What is being offered to us in these verses? We want to be comforted, and we certainly need that at this time. But we can easily misunderstand what is being said here. Our view of comfort might relate to ease or even luxury, yet the word translated comfort in the NIV, paraklesis, has nothing to do with this. It could easily be rendered ‘encouragement’ and carries the sense of someone being alongside to help. Paul has experienced hardship and distress and even ‘deadly peril’ as he has given himself to cutting edge mission (v 10). God comforts him by being alongside by the power of the Holy Spirit and ‘delivering’ him. This deliverance comes not so much with Paul being taken out of his situation. Rather, God walks with him in it, and sees him through to the other side.
This is a vital principle for all Christian disciples. Suffering will come and on our own we will not be able to keep going (v 8).

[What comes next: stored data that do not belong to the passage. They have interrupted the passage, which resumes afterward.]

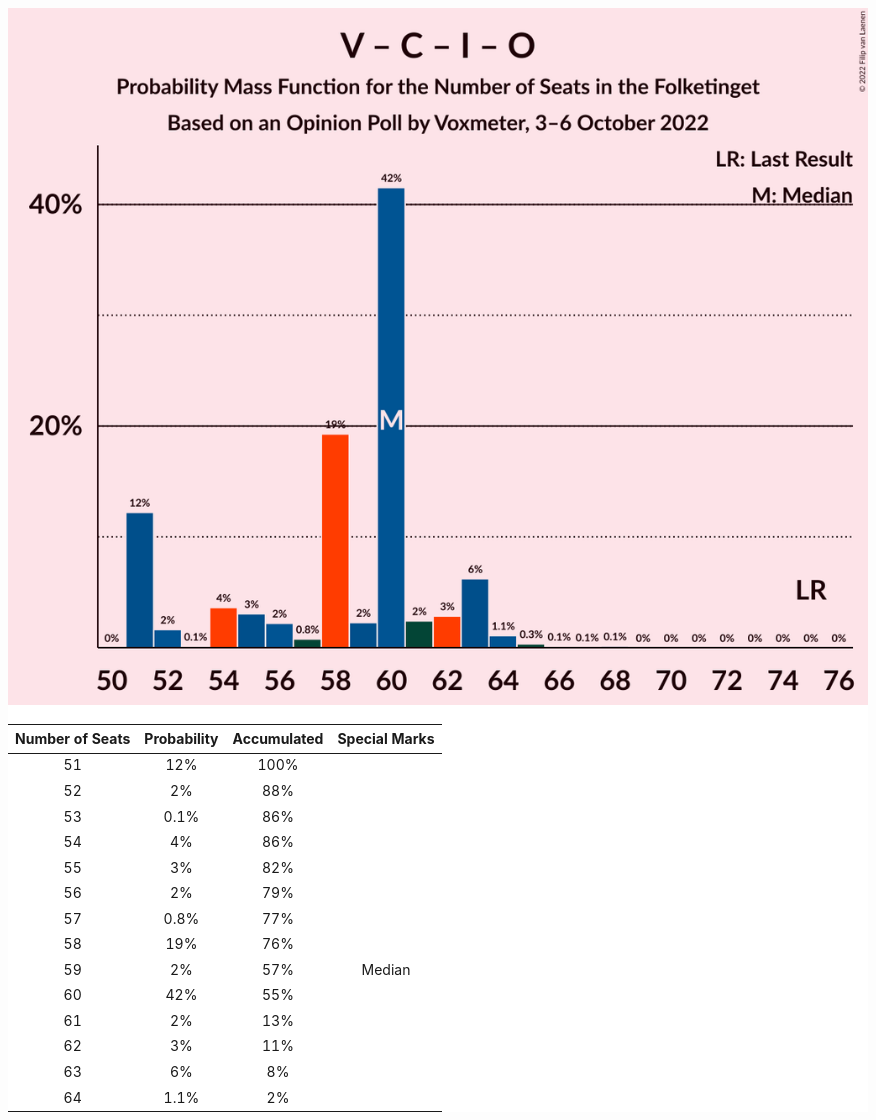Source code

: ![Graph with seats probability mass function not yet produced](2022-10-06-Voxmeter-coalitions-seats-pmf-v–c–i–o.png "Seats Probability Mass Function")

| Number of Seats | Probability | Accumulated | Special Marks |
|:---------------:|:-----------:|:-----------:|:-------------:|
| 51 | 12% | 100% |  |
| 52 | 2% | 88% |  |
| 53 | 0.1% | 86% |  |
| 54 | 4% | 86% |  |
| 55 | 3% | 82% |  |
| 56 | 2% | 79% |  |
| 57 | 0.8% | 77% |  |
| 58 | 19% | 76% |  |
| 59 | 2% | 57% | Median |
| 60 | 42% | 55% |  |
| 61 | 2% | 13% |  |
| 62 | 3% | 11% |  |
| 63 | 6% | 8% |  |
| 64 | 1.1% | 2% |  |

Yet God promises to be alongside to strengthen and save.
As far as our current situation is concerned, it’s almost unnecessary to apply this. Many who are reading this will be suffering because they have followed Jesus faithfully and sought to engage in his work. Many will be suffering right now because Covid 19 is a wretched virus, and these times are a tough context in which to serve. It was really hard to find an image to accompany this post that didn’t involve touching or hugging! In the end, we’ve gone for a picture which does show physical touch. It provides a good accompaniment to Paul’s words but it shows us what we’re missing. Given these socially distanced times, you might not even be able to summon up a flat monologue to articulate how you feel. That doesn’t matter. As C.H. Spurgeon has said, God hears the cries and the sighs of saints in distress. Reach out to God for his compassion and help in hardship. And reach out with confidence, because our wonderful, gracious ‘God of all comfort’ is more than ready to listen and respond.
And there is a postscript. God may help you very directly or his encouragement may come through a fellow Christian. This reminds us that as we receive comfort we are to play our part in the cycle of encouragement by comforting others (v 4). God has been so good to us in Jesus, pouring his grace into our lives. Having received so much from our God, our call is to let this ‘overflow’ in comfort to others (v 5). God used this weary, beaten down, depressed apostle to comfort and strengthen others. If you feel at all similar to him take heart. Who knows how God may use you today?